Ceph blustore over RDMA performance gain

Gerhard W. Recher

Active Member
Mar 10, 2017
158
8
38
Munich
i Just succeed to have udaddy and rping happy i followed elurex suggestion... but
Code:
unpack build OFED driver
cd to DEBS

dpkg --force-overwrite  -i *.deb
reboot
and all rdma pingers are happy

but change ceph.conf to RDMA still mon and mgr are unhappy with memlock ! but i set these to infinity!

I'm totally lost in this moment have no glue why mon and mgr are failing to invoke RDMA !
 

alexskysilk

Renowned Member
Oct 16, 2015
804
105
63
Chatsworth, CA
www.skysilk.com
i Just succeed to have udaddy and rping happy i followed elurex suggestion... but
Code:
unpack build OFED driver
cd to DEBS

dpkg --force-overwrite  -i *.deb
reboot
and all rdma pingers are happy

but change ceph.conf to RDMA still mon and mgr are unhappy with memlock ! but i set these to infinity!

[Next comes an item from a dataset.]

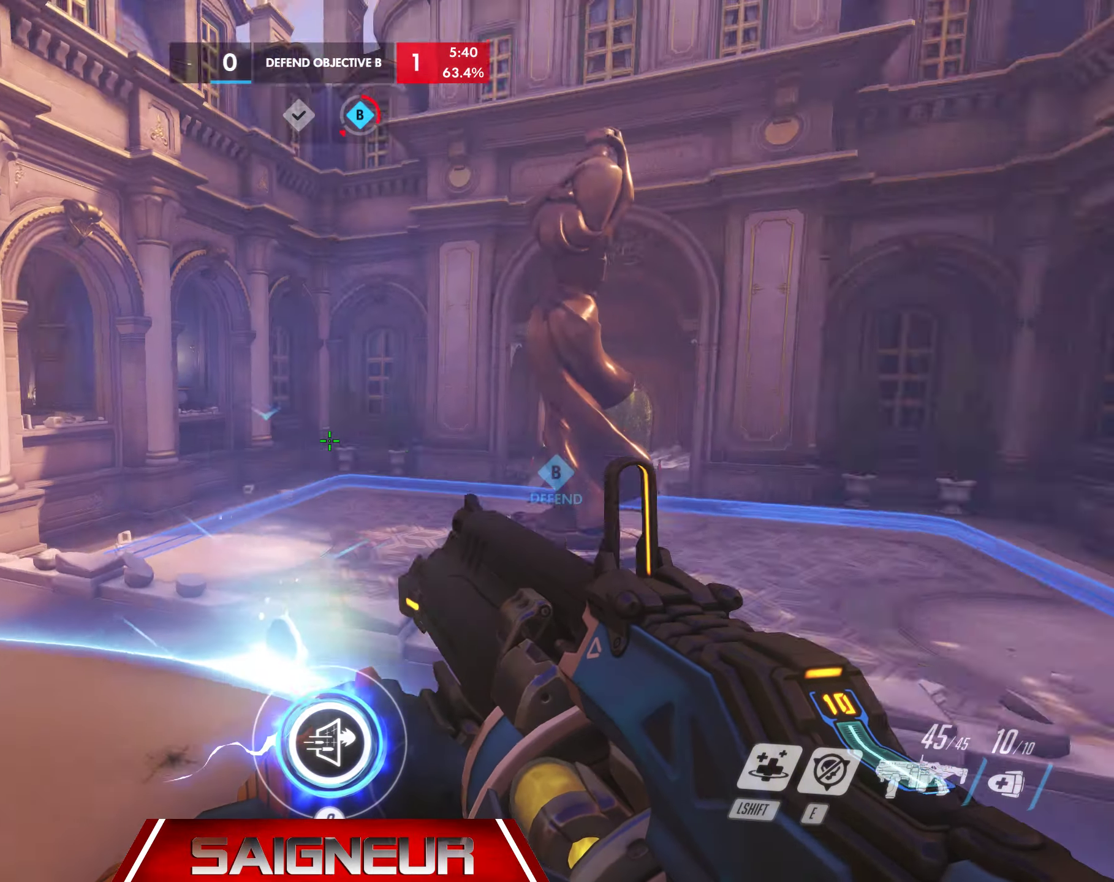
{"keys": ["d"], "mouse": [], "events": [[216, "a", "up"], [233, "d", "down"]]}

I'm totally lost in this moment have no glue why mon and mgr are failing to invoke RDMA !
changing to rdma means restarting all monitors; the process will be the same as https://pve.proxmox.com/wiki/Ceph_Server#Disabling_Cephx
 

Gerhard W. Recher

Active Member
Mar 10, 2017
158
8
38
Munich

alexskysilk

Renowned Member
Oct 16, 2015
804
105
63
Chatsworth, CA
www.skysilk.com
i rebooted whole cluster all 4 nodes !
do you have a running cluseter with RDMA ? which steps do you made to get it running in detail ?
I'm totally stuck ...
I did have it working last year and determined the performance gain (loss) to be negligible and not worth the effort. Without actually re-attempting it I cant see anything you're doing wrong, specifically...
 

Gerhard W. Recher

Active Member
Mar 10, 2017
158
8
38
Munich
@elurex ... please finally post your exact steps along with configuration file modifications you made ...
 

Gerhard W. Recher

Active Member
Mar 10, 2017
158
8
38
Munich
I did have it working last year and determined the performance gain (loss) to be negligible and not worth the effort. Without actually re-attempting it I cant see anything you're doing wrong, specifically...
@elurex claims 25% more speed, not loss , but gave no more response to my questions in this thread as you see ... :(
 

alexskysilk

Renowned Member
Oct 16, 2015
804
105
63
Chatsworth, CA
www.skysilk.com
@elurex claims 25% more speed, not loss , but gave no more response to my questions in this thread as you see ... :(

Your overall experience is going to be dependent on a number of factors, including (but not limited to) your drives, the CPU/RAM loadout of the nodes, the interface speed, etc, etc. I also benchmarked jewel with filestore. In other words- YMMV.
 

elurex

Active Member
Oct 28, 2015
204
11
38
Taiwan
i Just succeed to have udaddy and rping happy i followed elurex suggestion... but
Code:
unpack build OFED driver
cd to DEBS

dpkg --force-overwrite  -i *.deb
reboot
and all rdma pingers are happy

but change ceph.conf to RDMA still mon and mgr are unhappy with memlock ! but i set these to infinity!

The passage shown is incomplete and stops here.